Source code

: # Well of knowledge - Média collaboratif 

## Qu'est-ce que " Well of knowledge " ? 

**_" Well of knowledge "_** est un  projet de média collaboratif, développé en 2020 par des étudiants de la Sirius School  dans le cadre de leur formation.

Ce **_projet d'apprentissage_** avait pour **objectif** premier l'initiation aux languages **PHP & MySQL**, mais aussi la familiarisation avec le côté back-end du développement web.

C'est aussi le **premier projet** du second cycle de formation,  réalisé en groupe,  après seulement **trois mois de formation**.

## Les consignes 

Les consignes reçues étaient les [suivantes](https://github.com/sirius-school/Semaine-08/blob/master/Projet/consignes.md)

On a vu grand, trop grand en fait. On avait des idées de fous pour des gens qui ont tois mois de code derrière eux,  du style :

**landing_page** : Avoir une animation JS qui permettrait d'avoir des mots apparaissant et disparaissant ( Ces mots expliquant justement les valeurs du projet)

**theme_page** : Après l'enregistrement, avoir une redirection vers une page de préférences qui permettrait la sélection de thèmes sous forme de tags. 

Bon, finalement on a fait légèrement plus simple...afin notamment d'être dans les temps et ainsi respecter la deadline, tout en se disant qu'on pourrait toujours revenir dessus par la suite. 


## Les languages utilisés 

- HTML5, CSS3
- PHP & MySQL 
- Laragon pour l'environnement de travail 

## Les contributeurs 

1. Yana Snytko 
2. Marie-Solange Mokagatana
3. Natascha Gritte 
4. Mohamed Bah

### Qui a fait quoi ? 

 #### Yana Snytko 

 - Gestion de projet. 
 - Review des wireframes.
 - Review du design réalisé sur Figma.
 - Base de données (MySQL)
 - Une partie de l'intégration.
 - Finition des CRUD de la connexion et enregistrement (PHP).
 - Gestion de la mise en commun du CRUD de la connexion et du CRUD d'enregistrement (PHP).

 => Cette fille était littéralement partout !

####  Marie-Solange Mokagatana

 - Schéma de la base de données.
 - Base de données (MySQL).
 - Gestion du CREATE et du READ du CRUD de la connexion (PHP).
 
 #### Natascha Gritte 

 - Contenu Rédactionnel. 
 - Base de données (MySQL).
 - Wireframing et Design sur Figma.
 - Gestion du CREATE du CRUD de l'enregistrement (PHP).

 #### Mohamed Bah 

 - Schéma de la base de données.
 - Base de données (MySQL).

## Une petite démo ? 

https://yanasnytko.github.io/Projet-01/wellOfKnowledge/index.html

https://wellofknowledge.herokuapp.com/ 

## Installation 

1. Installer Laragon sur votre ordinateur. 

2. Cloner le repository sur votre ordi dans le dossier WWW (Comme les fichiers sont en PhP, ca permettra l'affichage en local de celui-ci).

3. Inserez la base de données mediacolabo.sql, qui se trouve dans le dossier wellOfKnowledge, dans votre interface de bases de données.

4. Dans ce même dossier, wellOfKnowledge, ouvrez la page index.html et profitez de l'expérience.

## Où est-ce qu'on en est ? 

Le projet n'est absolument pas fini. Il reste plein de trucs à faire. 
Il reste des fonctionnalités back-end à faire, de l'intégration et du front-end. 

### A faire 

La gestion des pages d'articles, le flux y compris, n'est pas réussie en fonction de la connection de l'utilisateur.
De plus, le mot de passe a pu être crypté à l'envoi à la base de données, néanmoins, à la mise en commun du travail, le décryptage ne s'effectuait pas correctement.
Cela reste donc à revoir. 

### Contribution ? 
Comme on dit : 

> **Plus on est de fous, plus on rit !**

■ REQUEST: Rewrite the material above so that every "Laragon" becomes "XAMPP", with nothing else changed.

■ EXERCISE RESPONSE:
Source code

: # Well of knowledge - Média collaboratif 

## Qu'est-ce que " Well of knowledge " ? 

**_" Well of knowledge "_** est un  projet de média collaboratif, développé en 2020 par des étudiants de la Sirius School  dans le cadre de leur formation.

Ce **_projet d'apprentissage_** avait pour **objectif** premier l'initiation aux languages **PHP & MySQL**, mais aussi la familiarisation avec le côté back-end du développement web.

C'est aussi le **premier projet** du second cycle de formation,  réalisé en groupe,  après seulement **trois mois de formation**.

## Les consignes 

Les consignes reçues étaient les [suivantes](https://github.com/sirius-school/Semaine-08/blob/master/Projet/consignes.md)

On a vu grand, trop grand en fait. On avait des idées de fous pour des gens qui ont tois mois de code derrière eux,  du style :

**landing_page** : Avoir une animation JS qui permettrait d'avoir des mots apparaissant et disparaissant ( Ces mots expliquant justement les valeurs du projet)

**theme_page** : Après l'enregistrement, avoir une redirection vers une page de préférences qui permettrait la sélection de thèmes sous forme de tags. 

Bon, finalement on a fait légèrement plus simple...afin notamment d'être dans les temps et ainsi respecter la deadline, tout en se disant qu'on pourrait toujours revenir dessus par la suite. 


## Les languages utilisés 

- HTML5, CSS3
- PHP & MySQL 
- XAMPP pour l'environnement de travail 

## Les contributeurs 

1. Yana Snytko 
2. Marie-Solange Mokagatana
3. Natascha Gritte 
4. Mohamed Bah

### Qui a fait quoi ? 

 #### Yana Snytko 

 - Gestion de projet. 
 - Review des wireframes.
 - Review du design réalisé sur Figma.
 - Base de données (MySQL)
 - Une partie de l'intégration.
 - Finition des CRUD de la connexion et enregistrement (PHP).
 - Gestion de la mise en commun du CRUD de la connexion et du CRUD d'enregistrement (PHP).

 => Cette fille était littéralement partout !

####  Marie-Solange Mokagatana

 - Schéma de la base de données.
 - Base de données (MySQL).
 - Gestion du CREATE et du READ du CRUD de la connexion (PHP).
 
 #### Natascha Gritte 

 - Contenu Rédactionnel. 
 - Base de données (MySQL).
 - Wireframing et Design sur Figma.
 - Gestion du CREATE du CRUD de l'enregistrement (PHP).

 #### Mohamed Bah 

 - Schéma de la base de données.
 - Base de données (MySQL).

## Une petite démo ? 

https://yanasnytko.github.io/Projet-01/wellOfKnowledge/index.html

https://wellofknowledge.herokuapp.com/ 

## Installation 

1. Installer XAMPP sur votre ordinateur. 

2. Cloner le repository sur votre ordi dans le dossier WWW (Comme les fichiers sont en PhP, ca permettra l'affichage en local de celui-ci).

3. Inserez la base de données mediacolabo.sql, qui se trouve dans le dossier wellOfKnowledge, dans votre interface de bases de données.

4. Dans ce même dossier, wellOfKnowledge, ouvrez la page index.html et profitez de l'expérience.

## Où est-ce qu'on en est ? 

Le projet n'est absolument pas fini. Il reste plein de trucs à faire. 
Il reste des fonctionnalités back-end à faire, de l'intégration et du front-end. 

### A faire 

La gestion des pages d'articles, le flux y compris, n'est pas réussie en fonction de la connection de l'utilisateur.
De plus, le mot de passe a pu être crypté à l'envoi à la base de données, néanmoins, à la mise en commun du travail, le décryptage ne s'effectuait pas correctement.
Cela reste donc à revoir. 

### Contribution ? 
Comme on dit : 

> **Plus on est de fous, plus on rit !**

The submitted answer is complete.